Hasnain Ali, Mehmood Qaiser, Sana E Zainab Syeda, Saleem Muhammad, Warren Claude, Zehra Durre, Decker Stefan, Rebholz-Schuhmann Dietrich
Insight Centre for Data Analytics, National University of Ireland (NUIG), Galway, Ireland.
Universität Leipzig, IFI/AKSW, Leipzig, PO 100920, D-04009, Germany.
J Biomed Semantics. 2017 Mar 15;8(1):13. doi: 10.1186/s13326-017-0118-0.
Biomedical data, e.g. from knowledge bases and ontologies, is increasingly made available following open linked data principles, at best as RDF triple data. This is a necessary step towards unified access to biological data sets, but this still requires solutions to query multiple endpoints for their heterogeneous data to eventually retrieve all the meaningful information. Suggested solutions are based on query federation approaches, which require the submission of SPARQL queries to endpoints. Due to the size and complexity of available data, these solutions have to be optimised for efficient retrieval times and for users in life sciences research. Last but not least, over time, the reliability of data resources in terms of access and quality have to be monitored. Our solution (BioFed) federates data over 130 SPARQL endpoints in life sciences and tailors query submission according to the provenance information. BioFed has been evaluated against the state of the art solution FedX and forms an important benchmark for the life science domain.

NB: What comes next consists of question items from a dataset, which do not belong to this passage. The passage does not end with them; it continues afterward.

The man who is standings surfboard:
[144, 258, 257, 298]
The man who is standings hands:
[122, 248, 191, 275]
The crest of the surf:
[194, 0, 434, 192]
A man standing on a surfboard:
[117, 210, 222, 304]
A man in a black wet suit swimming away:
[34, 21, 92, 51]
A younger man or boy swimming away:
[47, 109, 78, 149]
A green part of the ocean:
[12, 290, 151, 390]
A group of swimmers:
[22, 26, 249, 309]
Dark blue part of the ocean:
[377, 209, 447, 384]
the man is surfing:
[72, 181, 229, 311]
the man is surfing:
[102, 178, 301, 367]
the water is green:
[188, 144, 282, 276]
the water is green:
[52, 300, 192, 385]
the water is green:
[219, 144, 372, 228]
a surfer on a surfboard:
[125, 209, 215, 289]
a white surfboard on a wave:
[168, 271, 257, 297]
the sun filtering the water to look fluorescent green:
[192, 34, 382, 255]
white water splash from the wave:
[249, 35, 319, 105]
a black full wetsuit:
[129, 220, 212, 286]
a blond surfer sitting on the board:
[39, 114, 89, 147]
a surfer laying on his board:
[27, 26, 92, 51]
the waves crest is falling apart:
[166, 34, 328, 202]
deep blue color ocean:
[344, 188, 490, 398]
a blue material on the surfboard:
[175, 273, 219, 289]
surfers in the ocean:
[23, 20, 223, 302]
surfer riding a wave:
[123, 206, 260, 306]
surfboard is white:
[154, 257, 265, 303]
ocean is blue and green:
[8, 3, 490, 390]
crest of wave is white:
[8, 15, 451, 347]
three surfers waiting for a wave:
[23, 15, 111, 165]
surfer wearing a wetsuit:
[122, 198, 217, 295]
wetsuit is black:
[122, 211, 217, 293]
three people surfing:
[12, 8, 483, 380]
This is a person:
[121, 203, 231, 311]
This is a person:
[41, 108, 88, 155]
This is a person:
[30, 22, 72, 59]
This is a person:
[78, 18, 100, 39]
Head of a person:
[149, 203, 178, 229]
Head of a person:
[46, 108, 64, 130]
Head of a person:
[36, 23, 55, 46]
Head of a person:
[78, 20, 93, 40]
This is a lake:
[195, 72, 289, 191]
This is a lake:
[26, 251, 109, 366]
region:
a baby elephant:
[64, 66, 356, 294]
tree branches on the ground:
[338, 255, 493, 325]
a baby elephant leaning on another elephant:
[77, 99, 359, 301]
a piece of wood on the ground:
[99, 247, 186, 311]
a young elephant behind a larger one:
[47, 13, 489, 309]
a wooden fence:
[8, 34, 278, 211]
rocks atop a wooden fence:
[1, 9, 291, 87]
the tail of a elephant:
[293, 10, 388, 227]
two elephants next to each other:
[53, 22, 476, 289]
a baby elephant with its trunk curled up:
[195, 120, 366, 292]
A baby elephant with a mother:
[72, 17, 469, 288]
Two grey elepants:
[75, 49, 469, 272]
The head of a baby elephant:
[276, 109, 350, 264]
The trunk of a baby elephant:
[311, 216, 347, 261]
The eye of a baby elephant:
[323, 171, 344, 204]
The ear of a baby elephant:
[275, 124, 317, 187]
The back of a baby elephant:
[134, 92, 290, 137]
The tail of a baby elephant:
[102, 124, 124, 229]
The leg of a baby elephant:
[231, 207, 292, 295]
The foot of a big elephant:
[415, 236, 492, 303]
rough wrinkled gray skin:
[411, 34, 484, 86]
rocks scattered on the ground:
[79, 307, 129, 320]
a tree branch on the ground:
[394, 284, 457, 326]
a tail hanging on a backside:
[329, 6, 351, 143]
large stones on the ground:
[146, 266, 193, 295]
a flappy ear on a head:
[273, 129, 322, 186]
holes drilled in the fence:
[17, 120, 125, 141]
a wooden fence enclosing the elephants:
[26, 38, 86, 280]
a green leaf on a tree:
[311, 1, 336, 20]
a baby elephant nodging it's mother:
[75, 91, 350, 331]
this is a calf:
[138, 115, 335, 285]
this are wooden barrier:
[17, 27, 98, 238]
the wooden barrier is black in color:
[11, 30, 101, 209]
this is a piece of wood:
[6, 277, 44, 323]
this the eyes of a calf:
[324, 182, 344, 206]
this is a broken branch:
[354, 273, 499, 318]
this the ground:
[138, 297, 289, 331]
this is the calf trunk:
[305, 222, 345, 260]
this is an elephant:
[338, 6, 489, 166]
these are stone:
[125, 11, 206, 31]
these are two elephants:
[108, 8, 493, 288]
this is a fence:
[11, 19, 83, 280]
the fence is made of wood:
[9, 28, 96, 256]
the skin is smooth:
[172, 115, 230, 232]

The efficient cataloguing approach of the federated query processing system 'BioFed', the triple pattern wise source selection and the semantic source normalisation forms the core to our solution. It gathers and integrates data from newly identified public endpoints for federated access. Basic provenance information is linked to the retrieved data. Last but not least, BioFed makes use of the latest SPARQL standard (i.e., 1.1) to leverage the full benefits for query federation. The evaluation is based on 10 simple and 10 complex queries, which address data in 10 major and very popular data sources (e.g., Dugbank, Sider).

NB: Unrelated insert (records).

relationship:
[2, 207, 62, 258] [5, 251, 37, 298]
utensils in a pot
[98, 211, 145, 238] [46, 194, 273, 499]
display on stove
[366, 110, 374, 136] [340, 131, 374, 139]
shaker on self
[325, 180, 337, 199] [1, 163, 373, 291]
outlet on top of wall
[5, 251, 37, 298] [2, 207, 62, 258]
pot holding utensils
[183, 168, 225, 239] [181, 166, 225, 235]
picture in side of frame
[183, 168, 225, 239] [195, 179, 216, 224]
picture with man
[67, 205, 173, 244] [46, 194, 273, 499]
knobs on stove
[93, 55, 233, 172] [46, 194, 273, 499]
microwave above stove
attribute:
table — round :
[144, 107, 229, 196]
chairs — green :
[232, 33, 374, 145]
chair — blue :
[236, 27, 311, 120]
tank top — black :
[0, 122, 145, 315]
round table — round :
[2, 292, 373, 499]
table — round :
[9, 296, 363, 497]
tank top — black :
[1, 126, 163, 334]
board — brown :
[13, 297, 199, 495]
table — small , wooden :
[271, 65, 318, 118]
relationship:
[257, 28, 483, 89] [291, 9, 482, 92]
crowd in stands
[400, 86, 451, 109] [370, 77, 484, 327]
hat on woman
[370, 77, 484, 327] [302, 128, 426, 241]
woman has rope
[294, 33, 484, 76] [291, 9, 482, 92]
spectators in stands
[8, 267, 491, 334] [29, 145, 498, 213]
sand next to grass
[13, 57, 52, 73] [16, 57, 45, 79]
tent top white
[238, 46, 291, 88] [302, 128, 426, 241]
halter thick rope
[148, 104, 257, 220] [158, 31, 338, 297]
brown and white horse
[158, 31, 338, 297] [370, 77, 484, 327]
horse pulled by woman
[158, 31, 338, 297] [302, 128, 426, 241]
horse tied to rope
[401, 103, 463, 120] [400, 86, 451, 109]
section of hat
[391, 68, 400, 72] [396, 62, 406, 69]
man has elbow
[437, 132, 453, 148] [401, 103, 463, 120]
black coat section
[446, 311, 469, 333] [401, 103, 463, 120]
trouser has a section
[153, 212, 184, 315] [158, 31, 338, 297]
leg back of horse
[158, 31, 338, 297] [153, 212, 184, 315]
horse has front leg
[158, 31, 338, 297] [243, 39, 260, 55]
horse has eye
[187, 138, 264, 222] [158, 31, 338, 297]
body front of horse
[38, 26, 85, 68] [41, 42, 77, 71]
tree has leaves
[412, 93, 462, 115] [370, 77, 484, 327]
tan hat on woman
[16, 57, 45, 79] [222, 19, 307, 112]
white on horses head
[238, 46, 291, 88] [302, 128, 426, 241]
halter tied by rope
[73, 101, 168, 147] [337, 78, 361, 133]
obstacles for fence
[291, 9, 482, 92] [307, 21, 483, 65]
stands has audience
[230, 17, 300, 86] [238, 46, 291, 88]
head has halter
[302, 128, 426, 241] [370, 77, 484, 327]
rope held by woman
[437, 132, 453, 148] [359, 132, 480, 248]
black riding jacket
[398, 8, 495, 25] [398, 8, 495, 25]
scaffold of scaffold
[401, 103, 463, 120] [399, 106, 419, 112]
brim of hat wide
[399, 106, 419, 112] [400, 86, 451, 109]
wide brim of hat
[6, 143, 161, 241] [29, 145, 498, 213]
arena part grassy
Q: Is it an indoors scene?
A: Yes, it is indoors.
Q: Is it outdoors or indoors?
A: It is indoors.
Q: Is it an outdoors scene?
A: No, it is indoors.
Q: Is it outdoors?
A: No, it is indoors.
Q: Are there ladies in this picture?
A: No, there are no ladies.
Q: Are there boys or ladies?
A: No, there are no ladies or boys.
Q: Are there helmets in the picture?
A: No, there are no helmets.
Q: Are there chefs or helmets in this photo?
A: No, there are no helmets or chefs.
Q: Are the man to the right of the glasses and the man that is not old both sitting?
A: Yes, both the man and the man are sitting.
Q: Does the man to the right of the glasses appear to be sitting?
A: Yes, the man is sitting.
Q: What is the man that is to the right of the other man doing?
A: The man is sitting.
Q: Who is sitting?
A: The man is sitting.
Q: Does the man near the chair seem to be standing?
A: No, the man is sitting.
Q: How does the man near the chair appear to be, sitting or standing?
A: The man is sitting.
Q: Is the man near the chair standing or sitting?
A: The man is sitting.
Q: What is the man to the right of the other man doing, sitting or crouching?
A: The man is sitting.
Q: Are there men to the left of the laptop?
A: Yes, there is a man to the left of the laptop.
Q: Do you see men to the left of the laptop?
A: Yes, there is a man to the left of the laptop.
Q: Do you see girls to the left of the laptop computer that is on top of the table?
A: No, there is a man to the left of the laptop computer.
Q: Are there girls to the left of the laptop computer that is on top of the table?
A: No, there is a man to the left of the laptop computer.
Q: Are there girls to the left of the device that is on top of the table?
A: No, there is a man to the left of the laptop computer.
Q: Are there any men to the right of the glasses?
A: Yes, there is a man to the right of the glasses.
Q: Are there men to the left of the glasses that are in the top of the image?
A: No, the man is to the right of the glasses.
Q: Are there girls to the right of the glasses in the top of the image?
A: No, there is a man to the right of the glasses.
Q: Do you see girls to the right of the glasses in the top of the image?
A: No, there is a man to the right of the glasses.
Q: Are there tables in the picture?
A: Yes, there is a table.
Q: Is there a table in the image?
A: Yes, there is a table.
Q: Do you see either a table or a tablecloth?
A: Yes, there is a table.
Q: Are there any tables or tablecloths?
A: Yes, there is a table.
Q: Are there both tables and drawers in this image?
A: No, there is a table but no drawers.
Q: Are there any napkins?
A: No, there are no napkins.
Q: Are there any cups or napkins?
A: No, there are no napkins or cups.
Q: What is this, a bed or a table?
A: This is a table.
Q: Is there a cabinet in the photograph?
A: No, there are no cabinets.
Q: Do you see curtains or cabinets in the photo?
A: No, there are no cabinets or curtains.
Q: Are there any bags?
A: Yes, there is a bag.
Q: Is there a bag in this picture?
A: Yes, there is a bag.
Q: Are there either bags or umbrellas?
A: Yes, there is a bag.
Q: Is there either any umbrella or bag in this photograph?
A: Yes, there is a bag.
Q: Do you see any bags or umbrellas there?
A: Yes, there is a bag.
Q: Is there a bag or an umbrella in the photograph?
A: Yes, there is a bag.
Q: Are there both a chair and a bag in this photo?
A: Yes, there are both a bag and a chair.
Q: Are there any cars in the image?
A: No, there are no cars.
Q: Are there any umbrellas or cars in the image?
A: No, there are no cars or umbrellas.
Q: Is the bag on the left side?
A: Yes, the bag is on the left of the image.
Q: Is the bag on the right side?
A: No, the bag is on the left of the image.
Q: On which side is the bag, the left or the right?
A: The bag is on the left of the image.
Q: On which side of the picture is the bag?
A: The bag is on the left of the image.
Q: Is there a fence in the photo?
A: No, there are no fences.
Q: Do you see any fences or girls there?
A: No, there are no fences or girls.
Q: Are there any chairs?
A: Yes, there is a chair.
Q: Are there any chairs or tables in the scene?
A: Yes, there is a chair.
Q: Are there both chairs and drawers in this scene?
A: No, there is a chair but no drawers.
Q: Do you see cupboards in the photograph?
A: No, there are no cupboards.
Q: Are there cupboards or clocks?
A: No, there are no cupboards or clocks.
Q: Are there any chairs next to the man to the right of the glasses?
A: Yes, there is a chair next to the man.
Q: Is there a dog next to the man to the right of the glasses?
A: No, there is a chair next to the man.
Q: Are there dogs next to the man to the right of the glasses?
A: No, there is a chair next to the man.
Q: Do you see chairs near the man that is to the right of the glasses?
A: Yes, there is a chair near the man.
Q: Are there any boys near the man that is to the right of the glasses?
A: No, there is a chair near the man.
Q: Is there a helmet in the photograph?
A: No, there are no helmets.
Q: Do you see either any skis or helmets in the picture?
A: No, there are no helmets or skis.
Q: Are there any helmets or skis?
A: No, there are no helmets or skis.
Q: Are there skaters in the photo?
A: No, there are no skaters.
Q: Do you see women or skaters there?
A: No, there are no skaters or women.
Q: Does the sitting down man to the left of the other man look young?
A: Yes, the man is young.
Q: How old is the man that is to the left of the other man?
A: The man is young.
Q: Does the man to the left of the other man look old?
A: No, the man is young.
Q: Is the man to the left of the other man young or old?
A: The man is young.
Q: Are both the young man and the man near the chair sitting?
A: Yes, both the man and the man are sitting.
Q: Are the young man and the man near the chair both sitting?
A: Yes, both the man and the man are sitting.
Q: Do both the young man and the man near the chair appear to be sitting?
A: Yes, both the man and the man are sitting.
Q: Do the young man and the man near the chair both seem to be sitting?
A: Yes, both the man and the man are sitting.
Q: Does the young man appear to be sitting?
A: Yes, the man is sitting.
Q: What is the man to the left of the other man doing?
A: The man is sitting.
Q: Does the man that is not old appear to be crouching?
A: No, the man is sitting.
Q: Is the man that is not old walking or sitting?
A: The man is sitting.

BioFed is a solution for a single-point-of-access for a large number of SPARQL endpoints providing life science data. It facilitates efficient query generation for data access and provides basic provenance information in combination with the retrieved data. BioFed fully supports SPARQL 1.1 and gives access to the endpoint's availability based on the EndpointData graph. Our evaluation of BioFed against FedX is based on 20 heterogeneous federated SPARQL queries and shows competitive execution performance in comparison to FedX, which can be attributed to the provision of provenance information for the source selection.
Developing and testing federated query engines for life sciences data is still a challenging task. According to our findings, it is advantageous to optimise the source selection. The cataloguing of SPARQL endpoints, including type and property indexing, leads to efficient querying of data resources over the Web of Data. This could even be further improved through the use of ontologies, e.g., for abstract normalisation of query terms.
生物医学数据,例如来自知识库和本体的数据,越来越多地按照开放链接数据原则提供,最好是以RDF三元组数据的形式。这是朝着统一访问生物数据集迈出的必要一步,但这仍然需要解决如何查询多个端点以获取其异构数据,最终检索所有有意义信息的问题。建议的解决方案基于查询联邦方法,该方法需要向端点提交SPARQL查询。由于可用数据的规模和复杂性,这些解决方案必须针对高效检索时间和生命科学研究中的用户进行优化。最后但同样重要的是,随着时间的推移,必须监控数据资源在访问和质量方面的可靠性。我们的解决方案(BioFed)联合了生命科学领域130多个SPARQL端点的数据,并根据出处信息定制查询提交。已将BioFed与最先进的解决方案FedX进行了评估,它构成了生命科学领域的一个重要基准。
联合查询处理系统“BioFed”的高效编目方法、三元组模式的源选择和语义源规范化构成了我们解决方案的核心。它收集并集成来自新识别的公共端点的数据以进行联合访问。基本出处信息与检索到的数据相关联。最后但同样重要的是,BioFed利用最新的SPARQL标准(即1.1)来充分利用查询联邦的优势。评估基于10个简单查询和10个复杂查询,这些查询涉及10个主要且非常流行的数据源(例如,Dugbank、Sider)中的数据。
BioFed是一种针对大量提供生命科学数据的SPARQL端点的单点访问解决方案。它便于高效生成数据访问查询,并结合检索到的数据提供基本出处信息。BioFed完全支持SPARQL 1.1,并基于EndpointData图提供端点的可用性信息。我们将BioFed与FedX进行的评估基于20个异构联合SPARQL查询,结果表明与FedX相比,BioFed具有有竞争力的执行性能,这可归因于为源选择提供了出处信息。
为生命科学数据开发和测试联合查询引擎仍然是一项具有挑战性的任务。根据我们的研究结果,优化源选择是有利的。对SPARQL端点进行编目,包括类型和属性索引,可实现通过数据网络对数据资源进行高效查询。通过使用本体,例如用于查询术语的抽象规范化,甚至可以进一步改进这一点。